Def Leppard guitarist Vivian Campbell, who has been battling cancer– specifically Hodgkin’s lymphoma – for the last two years, recently spoke to Mike Bell of The Calgary Herald about the band’s forthcoming new album; an excerpt follows.

The as yet untitled follow-up to 2008’s Songs From The Sparkle Lounge, is completed and in the can, but won’t be released until later this year. “I actually believe that this is the best record the band has made during my tenure,” Campbell says. “It’s also a very diverse record. We covered all the elements of Def Leppard’s career pretty much. It’s a great, great record. We’re really, really proud of it.”

Fans with tickets to the current tour will have to wait for a taste of it until the album gets released in the fall-winter. Not that there will be many complaints, mind you, as with most acts of their established pedigree it’s the many hits that propelled them to stardom that most people want to hear and see.

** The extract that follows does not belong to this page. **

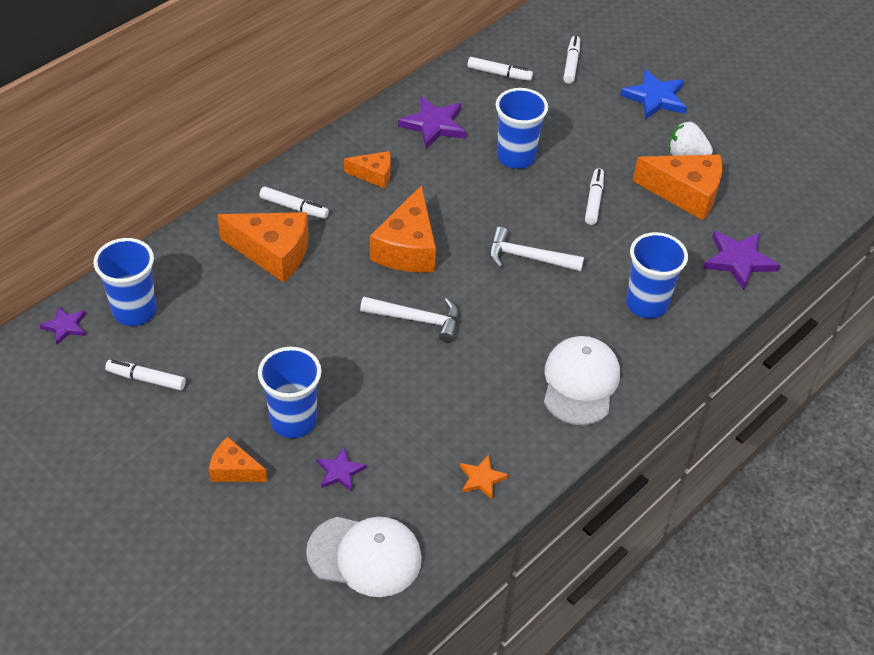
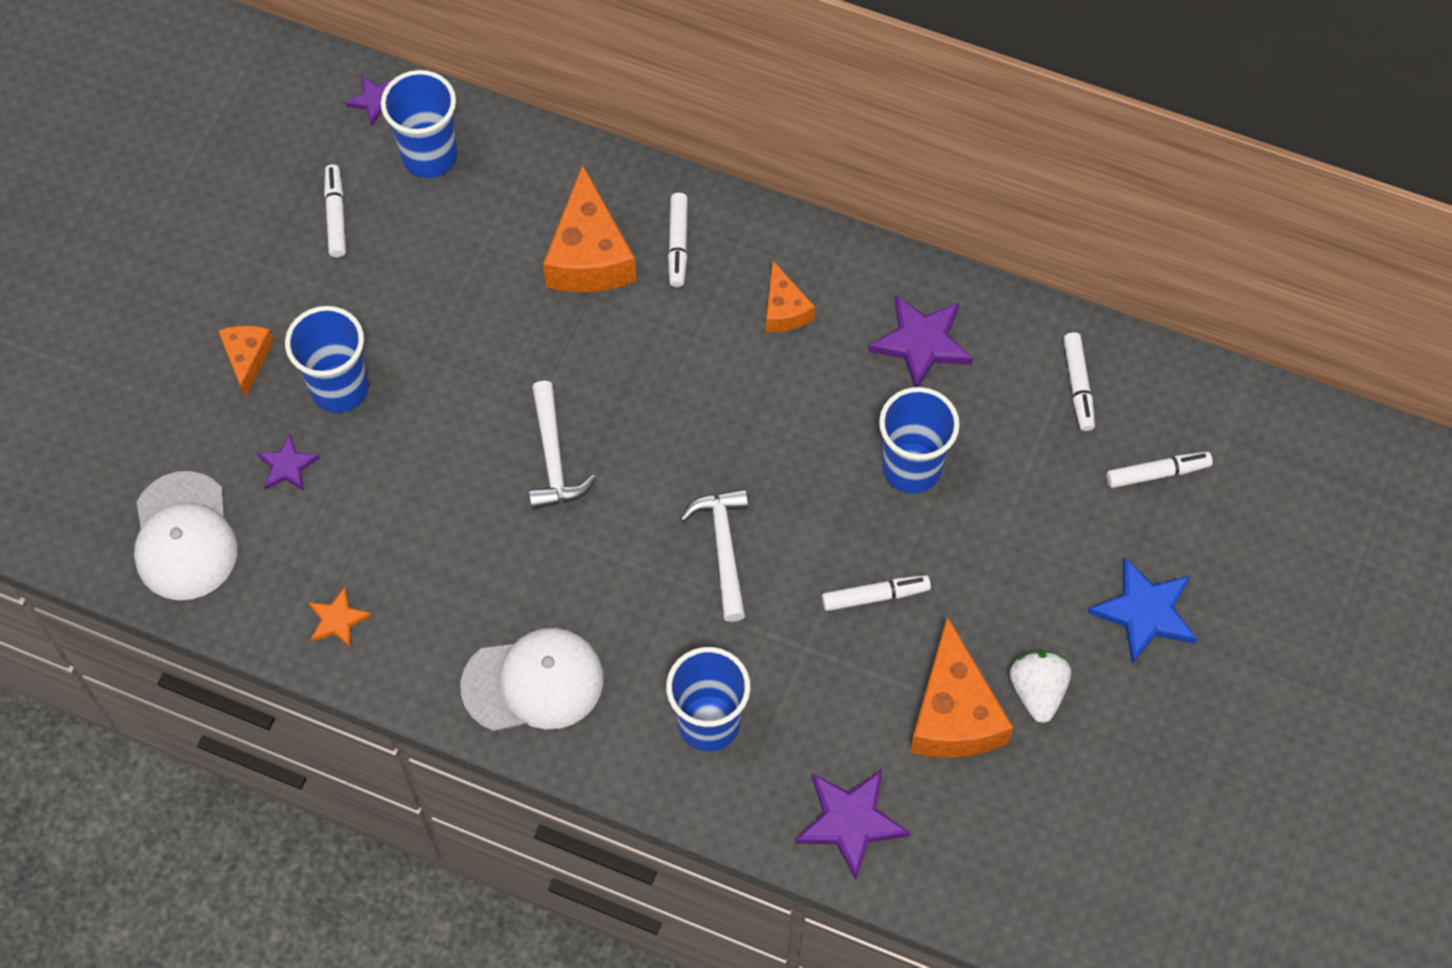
camera: 70 degrees right, 15 degrees up
orange cheese [370,185,436,273] -> none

Campbell acknowledges that, noting that touring something fresh certainly wouldn’t give them that much of a bump, and that, frankly, a new Def Leppard record is something of a losing proposition, considering the tens of thousands of dollars in airfare alone for the globally dispersed crew to get together in the studio.

“But we do it for two reasons, really,” he says. “We do it primarily for ourselves because it validates who we are and what we do. We have to exercise that creative muscle as a unit as Def Leppard. But we also do it for the hardcore fans that care that actually will buy this record. But we don’t anticipate there’s a lot of them in this day and age. If we didn’t put our record out it wouldn’t have any effect whatsoever on our bottom line with regard to touring. We’d still sell just as many concert tickets.”